• Required work
Starting at the first line of the listing below, retype each line up to and including the one that contains "17: (21, 23)". Leave pictures out.

• Material for this exercise
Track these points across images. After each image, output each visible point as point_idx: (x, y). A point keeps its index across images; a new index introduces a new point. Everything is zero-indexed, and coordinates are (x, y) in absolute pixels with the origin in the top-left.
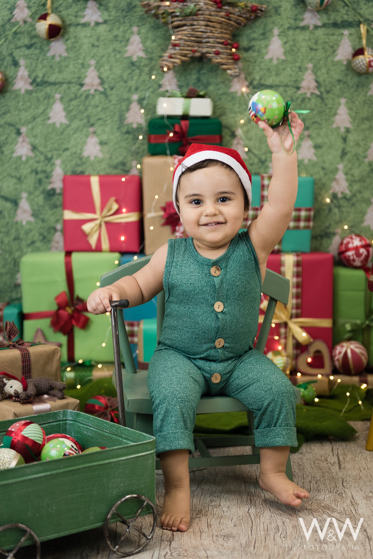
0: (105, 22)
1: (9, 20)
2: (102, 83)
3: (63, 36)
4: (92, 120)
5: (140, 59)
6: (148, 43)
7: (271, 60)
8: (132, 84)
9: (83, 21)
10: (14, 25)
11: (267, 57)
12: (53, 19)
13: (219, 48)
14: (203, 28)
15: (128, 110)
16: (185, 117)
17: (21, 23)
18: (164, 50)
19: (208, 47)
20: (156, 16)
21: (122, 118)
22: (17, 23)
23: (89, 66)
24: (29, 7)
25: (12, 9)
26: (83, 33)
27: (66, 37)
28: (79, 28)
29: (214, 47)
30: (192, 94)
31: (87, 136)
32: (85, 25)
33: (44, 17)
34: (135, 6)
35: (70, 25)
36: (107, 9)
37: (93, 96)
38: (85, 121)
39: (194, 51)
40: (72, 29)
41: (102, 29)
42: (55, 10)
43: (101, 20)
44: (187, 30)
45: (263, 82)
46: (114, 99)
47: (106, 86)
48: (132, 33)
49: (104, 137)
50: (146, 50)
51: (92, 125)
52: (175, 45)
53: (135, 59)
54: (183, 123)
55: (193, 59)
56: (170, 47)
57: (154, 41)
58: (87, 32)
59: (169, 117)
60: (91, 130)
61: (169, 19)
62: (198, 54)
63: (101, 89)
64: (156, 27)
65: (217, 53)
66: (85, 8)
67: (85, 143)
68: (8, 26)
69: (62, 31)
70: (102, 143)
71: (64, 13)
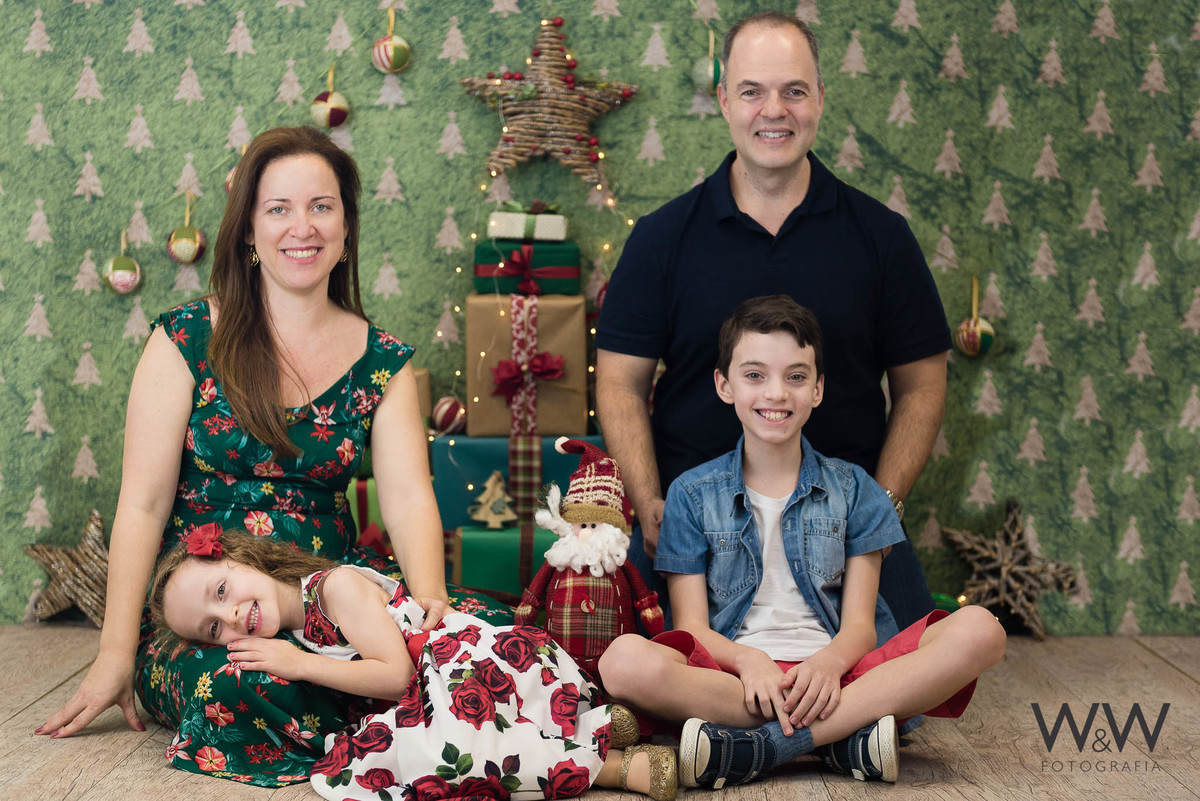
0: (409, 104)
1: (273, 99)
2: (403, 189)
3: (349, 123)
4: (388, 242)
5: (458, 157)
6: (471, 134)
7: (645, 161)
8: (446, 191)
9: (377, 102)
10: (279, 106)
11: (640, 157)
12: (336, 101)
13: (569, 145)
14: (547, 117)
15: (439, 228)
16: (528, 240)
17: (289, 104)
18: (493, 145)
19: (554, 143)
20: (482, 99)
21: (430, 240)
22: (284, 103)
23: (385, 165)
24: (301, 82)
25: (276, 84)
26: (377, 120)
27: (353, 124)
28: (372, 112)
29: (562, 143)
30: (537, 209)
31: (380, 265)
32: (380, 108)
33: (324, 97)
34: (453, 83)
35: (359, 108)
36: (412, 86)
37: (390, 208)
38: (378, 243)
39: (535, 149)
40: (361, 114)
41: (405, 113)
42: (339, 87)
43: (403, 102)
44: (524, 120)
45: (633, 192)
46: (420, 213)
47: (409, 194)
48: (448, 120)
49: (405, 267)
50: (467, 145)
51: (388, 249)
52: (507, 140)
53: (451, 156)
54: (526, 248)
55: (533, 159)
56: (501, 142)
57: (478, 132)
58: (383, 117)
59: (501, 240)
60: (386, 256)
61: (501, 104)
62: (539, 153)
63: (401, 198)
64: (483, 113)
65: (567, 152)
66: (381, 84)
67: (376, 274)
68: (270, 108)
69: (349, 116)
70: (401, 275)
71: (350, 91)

• Answer below
Track these points across images. After each image, output each visible point as point_idx: (x, y). A point keeps its index across images; a new index introduces a new point. Everything is zero-indexed, and coordinates are (x, y) in absolute pixels with the origin in the top-left.
0: (105, 22)
1: (9, 20)
2: (102, 83)
3: (63, 36)
4: (92, 120)
5: (140, 59)
6: (148, 43)
7: (271, 60)
8: (132, 84)
9: (83, 21)
10: (14, 25)
11: (267, 57)
12: (53, 19)
13: (219, 48)
14: (203, 28)
15: (128, 110)
16: (185, 117)
17: (21, 23)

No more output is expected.